1. Academic Validation
  2. Mutations in the heparan-sulfate proteoglycan glypican 6 (GPC6) impair endochondral ossification and cause recessive omodysplasia

Mutations in the heparan-sulfate proteoglycan glypican 6 (GPC6) impair endochondral ossification and cause recessive omodysplasia

  • Am J Hum Genet. 2009 Jun;84(6):760-70. doi: 10.1016/j.ajhg.2009.05.002.
Ana Belinda Campos-Xavier 1 Danielle Martinet John Bateman Dan Belluoccio Lynn Rowley Tiong Yang Tan Alica Baxová Karl-Henrik Gustavson Zvi U Borochowitz A Micheil Innes Sheila Unger Jacques S Beckmann Lauréane Mittaz Diana Ballhausen Andrea Superti-Furga Ravi Savarirayan Luisa Bonafé
Affiliations

Affiliation

  • 1 Division of Molecular Pediatrics, Centre Hospitalier Universitaire Vaudois, Lausanne, Switzerland.
Abstract

Glypicans are a family of glycosylphosphatidylinositol (GPI)-anchored, membrane-bound heparan sulfate (HS) proteoglycans. Their biological roles are only partly understood, although it is assumed that they modulate the activity of HS-binding growth factors. The involvement of glypicans in developmental morphogenesis and growth regulation has been highlighted by Drosophila mutants and by a human overgrowth syndrome with multiple malformations caused by glypican 3 mutations (Simpson-Golabi-Behmel syndrome).

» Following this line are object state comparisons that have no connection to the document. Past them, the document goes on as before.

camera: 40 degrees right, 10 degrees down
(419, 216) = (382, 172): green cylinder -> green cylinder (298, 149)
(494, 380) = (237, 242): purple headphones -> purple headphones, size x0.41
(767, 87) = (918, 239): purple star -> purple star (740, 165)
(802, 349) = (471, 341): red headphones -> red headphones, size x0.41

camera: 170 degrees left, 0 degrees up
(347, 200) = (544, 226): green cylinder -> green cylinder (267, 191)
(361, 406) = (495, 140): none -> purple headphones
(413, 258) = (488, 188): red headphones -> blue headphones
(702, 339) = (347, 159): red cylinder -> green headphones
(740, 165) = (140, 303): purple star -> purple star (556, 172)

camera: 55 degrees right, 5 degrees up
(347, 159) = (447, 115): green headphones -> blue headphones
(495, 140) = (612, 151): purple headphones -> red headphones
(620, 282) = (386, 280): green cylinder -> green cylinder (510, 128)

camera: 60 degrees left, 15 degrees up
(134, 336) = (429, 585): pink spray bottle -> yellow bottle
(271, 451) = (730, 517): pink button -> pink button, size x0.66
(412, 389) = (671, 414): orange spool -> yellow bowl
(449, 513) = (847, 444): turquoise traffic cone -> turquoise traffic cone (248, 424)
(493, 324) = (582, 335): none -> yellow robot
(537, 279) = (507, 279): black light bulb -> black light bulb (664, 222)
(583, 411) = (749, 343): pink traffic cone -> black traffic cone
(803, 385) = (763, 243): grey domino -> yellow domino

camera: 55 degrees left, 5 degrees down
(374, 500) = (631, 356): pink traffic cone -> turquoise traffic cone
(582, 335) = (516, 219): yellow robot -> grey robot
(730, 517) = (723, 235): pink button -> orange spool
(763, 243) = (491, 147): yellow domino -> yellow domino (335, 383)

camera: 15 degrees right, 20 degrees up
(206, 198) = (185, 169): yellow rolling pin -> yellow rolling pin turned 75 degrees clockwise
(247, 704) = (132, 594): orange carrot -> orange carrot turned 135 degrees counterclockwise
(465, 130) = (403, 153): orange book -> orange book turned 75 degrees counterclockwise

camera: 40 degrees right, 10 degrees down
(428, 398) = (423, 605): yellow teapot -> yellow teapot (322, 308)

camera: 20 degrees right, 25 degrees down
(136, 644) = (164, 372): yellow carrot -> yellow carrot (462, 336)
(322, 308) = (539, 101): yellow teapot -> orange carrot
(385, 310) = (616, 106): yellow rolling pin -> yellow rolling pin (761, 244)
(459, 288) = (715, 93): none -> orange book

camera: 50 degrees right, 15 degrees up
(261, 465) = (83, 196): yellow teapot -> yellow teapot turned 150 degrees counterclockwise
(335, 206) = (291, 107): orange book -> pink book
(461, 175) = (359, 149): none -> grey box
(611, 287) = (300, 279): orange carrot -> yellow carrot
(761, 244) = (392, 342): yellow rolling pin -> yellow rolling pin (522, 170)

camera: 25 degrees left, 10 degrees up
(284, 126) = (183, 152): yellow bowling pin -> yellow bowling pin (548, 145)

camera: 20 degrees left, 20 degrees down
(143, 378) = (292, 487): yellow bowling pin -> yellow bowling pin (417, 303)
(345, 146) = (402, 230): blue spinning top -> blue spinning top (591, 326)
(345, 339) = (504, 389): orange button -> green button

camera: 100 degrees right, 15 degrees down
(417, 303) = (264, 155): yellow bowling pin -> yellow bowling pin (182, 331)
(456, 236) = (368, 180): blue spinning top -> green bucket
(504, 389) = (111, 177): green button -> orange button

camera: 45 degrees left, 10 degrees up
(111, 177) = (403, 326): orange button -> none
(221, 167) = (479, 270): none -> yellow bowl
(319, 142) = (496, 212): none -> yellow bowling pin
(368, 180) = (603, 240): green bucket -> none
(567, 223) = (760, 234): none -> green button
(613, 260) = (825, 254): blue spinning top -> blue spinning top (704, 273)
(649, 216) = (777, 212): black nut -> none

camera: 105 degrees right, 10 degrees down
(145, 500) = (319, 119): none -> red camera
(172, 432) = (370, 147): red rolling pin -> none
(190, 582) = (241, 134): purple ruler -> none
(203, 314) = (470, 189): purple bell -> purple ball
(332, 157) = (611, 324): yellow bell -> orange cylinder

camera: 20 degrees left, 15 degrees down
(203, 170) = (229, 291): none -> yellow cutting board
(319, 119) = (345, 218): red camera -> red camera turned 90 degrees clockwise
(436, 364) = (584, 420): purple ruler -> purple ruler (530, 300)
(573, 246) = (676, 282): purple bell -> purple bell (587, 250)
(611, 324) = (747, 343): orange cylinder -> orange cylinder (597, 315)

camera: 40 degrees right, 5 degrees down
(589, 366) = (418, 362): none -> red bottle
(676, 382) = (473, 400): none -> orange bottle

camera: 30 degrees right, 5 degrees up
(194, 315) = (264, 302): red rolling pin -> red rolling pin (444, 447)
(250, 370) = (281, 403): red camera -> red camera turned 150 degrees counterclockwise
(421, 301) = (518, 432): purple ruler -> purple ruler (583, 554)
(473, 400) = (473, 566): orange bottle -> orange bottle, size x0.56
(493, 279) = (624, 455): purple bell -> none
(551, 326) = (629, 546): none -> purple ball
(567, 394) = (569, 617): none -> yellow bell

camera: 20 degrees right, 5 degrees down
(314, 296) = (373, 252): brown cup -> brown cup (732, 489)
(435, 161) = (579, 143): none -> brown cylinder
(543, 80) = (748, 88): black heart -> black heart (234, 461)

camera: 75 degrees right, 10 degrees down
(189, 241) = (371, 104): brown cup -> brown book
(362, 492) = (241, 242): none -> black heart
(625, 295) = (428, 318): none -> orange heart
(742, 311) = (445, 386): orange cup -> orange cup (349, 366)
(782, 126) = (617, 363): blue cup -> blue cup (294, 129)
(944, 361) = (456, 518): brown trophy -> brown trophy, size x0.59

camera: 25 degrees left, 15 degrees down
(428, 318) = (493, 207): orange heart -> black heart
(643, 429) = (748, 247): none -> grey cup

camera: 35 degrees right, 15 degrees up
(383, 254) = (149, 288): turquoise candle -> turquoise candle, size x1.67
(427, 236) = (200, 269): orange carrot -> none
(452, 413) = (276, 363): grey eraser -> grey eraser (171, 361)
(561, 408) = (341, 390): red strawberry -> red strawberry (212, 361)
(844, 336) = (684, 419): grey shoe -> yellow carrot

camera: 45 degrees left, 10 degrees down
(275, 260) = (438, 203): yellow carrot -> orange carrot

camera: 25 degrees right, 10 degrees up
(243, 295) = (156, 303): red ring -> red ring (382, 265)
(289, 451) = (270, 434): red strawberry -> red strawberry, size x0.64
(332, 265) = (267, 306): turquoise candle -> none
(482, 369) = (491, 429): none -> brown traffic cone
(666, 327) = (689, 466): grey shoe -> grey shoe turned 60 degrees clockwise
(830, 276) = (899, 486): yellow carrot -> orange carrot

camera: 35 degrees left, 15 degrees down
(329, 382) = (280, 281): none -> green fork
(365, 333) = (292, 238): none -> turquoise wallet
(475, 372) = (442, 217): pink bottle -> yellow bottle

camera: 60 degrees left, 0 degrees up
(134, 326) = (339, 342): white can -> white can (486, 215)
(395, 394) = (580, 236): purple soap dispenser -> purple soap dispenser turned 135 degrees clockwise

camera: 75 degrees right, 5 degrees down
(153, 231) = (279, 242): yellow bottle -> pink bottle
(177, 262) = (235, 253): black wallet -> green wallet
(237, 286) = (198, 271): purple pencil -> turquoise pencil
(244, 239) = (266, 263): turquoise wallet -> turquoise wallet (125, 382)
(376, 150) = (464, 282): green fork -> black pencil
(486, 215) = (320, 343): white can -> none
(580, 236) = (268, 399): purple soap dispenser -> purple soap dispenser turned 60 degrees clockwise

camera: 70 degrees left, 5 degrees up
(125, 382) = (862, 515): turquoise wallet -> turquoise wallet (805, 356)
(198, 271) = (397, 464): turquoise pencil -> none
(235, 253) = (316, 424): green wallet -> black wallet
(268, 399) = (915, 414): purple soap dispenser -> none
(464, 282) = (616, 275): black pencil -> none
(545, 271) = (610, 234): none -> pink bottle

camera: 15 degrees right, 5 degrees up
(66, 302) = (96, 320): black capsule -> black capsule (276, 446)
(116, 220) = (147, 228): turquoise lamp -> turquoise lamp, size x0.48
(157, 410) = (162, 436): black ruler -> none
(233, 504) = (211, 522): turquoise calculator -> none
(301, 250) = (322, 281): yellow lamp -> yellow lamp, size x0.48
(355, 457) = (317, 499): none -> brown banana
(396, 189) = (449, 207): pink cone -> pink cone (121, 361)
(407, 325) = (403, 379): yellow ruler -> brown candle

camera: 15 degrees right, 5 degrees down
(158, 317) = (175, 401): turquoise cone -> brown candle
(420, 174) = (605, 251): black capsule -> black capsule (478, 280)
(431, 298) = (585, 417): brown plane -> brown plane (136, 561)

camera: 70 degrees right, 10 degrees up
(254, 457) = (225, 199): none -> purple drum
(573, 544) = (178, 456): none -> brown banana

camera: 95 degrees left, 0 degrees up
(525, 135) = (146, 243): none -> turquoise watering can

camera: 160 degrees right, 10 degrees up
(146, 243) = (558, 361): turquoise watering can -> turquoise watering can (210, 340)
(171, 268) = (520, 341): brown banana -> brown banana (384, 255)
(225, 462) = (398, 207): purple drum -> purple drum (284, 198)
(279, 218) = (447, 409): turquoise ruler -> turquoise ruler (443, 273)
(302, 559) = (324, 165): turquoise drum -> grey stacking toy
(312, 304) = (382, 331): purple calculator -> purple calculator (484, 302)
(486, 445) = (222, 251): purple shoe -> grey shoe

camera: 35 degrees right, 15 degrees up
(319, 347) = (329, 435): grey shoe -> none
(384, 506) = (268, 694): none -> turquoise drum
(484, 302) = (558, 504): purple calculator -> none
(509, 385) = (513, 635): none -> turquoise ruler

We now report that autosomal-recessive omodysplasia, a genetic condition characterized by short-limbed short stature, craniofacial dysmorphism, and variable developmental delay, maps to chromosome 13 (13q31.1-q32.2) and is caused by point mutations or by larger genomic rearrangements in glypican 6 (GPC6). All mutations cause truncation of the GPC6 protein and abolish both the HS-binding site and the GPI-bearing membrane-associated domain, and thus loss of function is predicted. Expression studies in microdissected mouse growth plate revealed expression of Gpc6 in proliferative chondrocytes. Thus, GPC6 seems to have a previously unsuspected role in endochondral ossification and skeletal growth, and its functional abrogation results in a short-limb phenotype.